* What to work on *
Return each line of the records that contains the string "نااریب".
◆ ◆ ◆
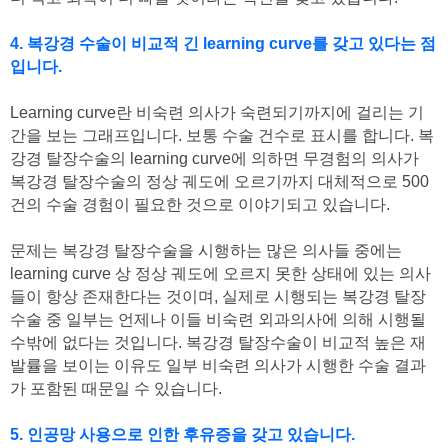
4. 복강경 수술이 비교적 긴 learning curve를 갖고 있다는 점
입니다.
Learning curve란 비숙련 의사가 숙련되기까지에 걸리는 기
간을 보는 그래프입니다. 보통 수술 건수로 표시를 합니다. 복
강경 탈장수술의 learning curve에 의하면 무경험의 의사가
복강경 탈장수술의 정상 궤도에 오르기까지 대체적으로 500
건의 수술 경험이 필요한 것으로 이야기되고 있습니다.
문제는 복강경 탈장수술을 시행하는 많은 의사들 중에는
learning curve 상 정상 궤도에 오르지 못한 상태에 있는 의사
들이 항상 존재한다는 것이며, 실제로 시행되는 복강경 탈장
수술 중 일부는 언제나 이들 비숙련 외과의사에 의해 시행될
수밖에 없다는 것입니다. 복강경 탈장수술이 비교적 높은 재
발률을 보이는 이유도 일부 비숙련 의사가 시행한 수술 결과
가 포함된 때문일 수 있습니다.
5. 인공망 사용으로 인한 후유증을 갖고 있습니다.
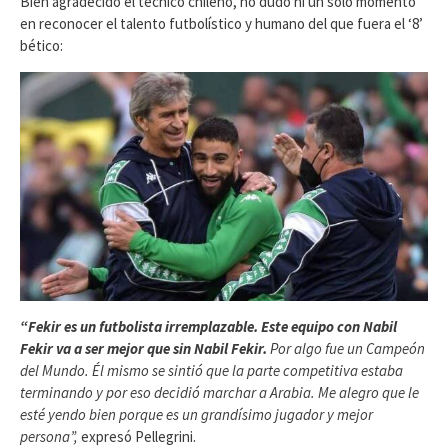
Bien agradecido el técnico chileno, no dudo ni un solo momento
en reconocer el talento futbolístico y humano del que fuera el ‘8’
bético:
“Fekir es un futbolista irremplazable. Este equipo con Nabil
Fekir va a ser mejor que sin Nabil Fekir.
Por algo fue un Campeón
del Mundo. Él mismo se sintió que la parte competitiva estaba
terminando y por eso decidió marchar a Arabia. Me alegro que le
esté yendo bien porque es un grandísimo jugador y mejor
persona”,
expresó Pellegrini.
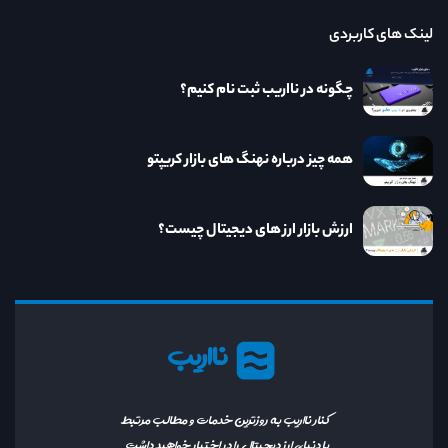
لینک های کاربردی
چگونه در نااریب ثبت نام کنیم؟
همه چیز درباره نهنگ های بازار کریپتو
ارزش بازار ارز های دیجیتال چیست؟
نااریب
کنار نااریب به روزترین خدمات و مطالب مرتبط
با دنیای ارز دیجیتال را در اختیار خواهید داشت.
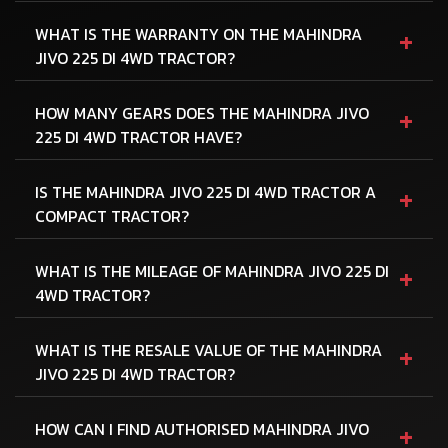
+
WHAT IS THE WARRANTY ON THE MAHINDRA
JIVO 225 DI 4WD TRACTOR?
+
HOW MANY GEARS DOES THE MAHINDRA JIVO
225 DI 4WD TRACTOR HAVE?
+
IS THE MAHINDRA JIVO 225 DI 4WD TRACTOR A
COMPACT TRACTOR?
+
WHAT IS THE MILEAGE OF MAHINDRA JIVO 225 DI
4WD TRACTOR?
+
WHAT IS THE RESALE VALUE OF THE MAHINDRA
JIVO 225 DI 4WD TRACTOR?
+
HOW CAN I FIND AUTHORISED MAHINDRA JIVO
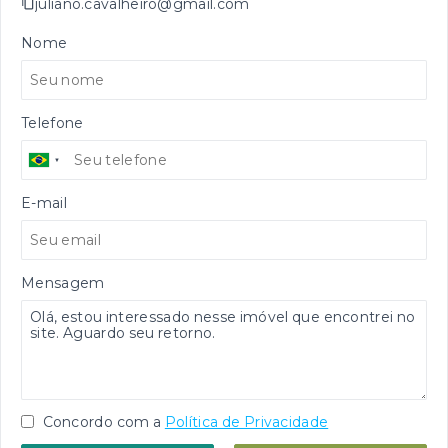
juliano.cavalheiro@gmail.com
Nome
Telefone
E-mail
Mensagem
Concordo com a
Política de Privacidade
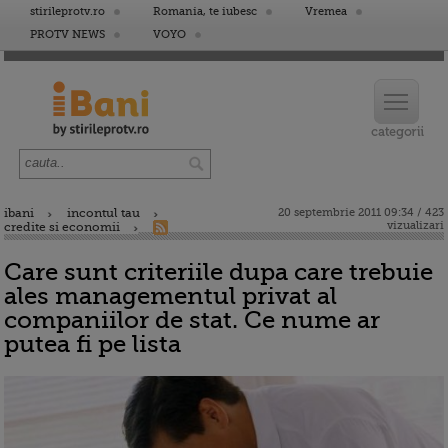
stirileprotv.ro
Romania, te iubesc
Vremea
PROTV NEWS
VOYO
ibani
incontul tau
20 septembrie 2011 09:34 / 423
vizualizari
credite si economii
Care sunt criteriile dupa care trebuie
ales managementul privat al
companiilor de stat. Ce nume ar
putea fi pe lista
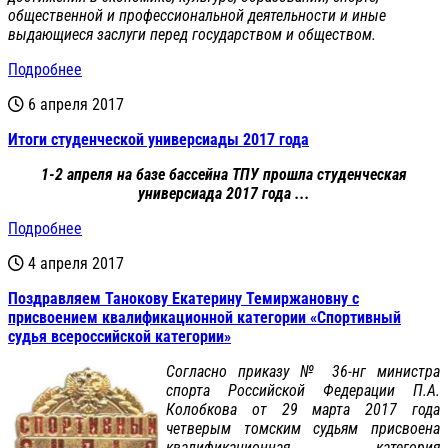
общественной и профессиональной деятельности и иные
выдающиеся заслуги перед государством и обществом.
Подробнее
6 апреля 2017
Итоги студенческой универсиады 2017 года
1-2 апреля на базе бассейна ТПУ прошла студенческая
универсиада 2017 года ...
Подробнее
4 апреля 2017
Поздравляем Танокову Екатерину Темиржановну с
присвоением квалификационной категории «Спортивный
судья всероссийской категории»
Согласно приказу № 36-нг министра
спорта Российской Федерации П.А.
Колобкова от 29 марта 2017 года
четверым томским судьям присвоена
квалификационная категория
◆ ◆ ◆
* Exercise result *
چگونه در نااریب ثبت نام کنیم؟
نااریب
کنار نااریب به روزترین خدمات و مطالب مرتبط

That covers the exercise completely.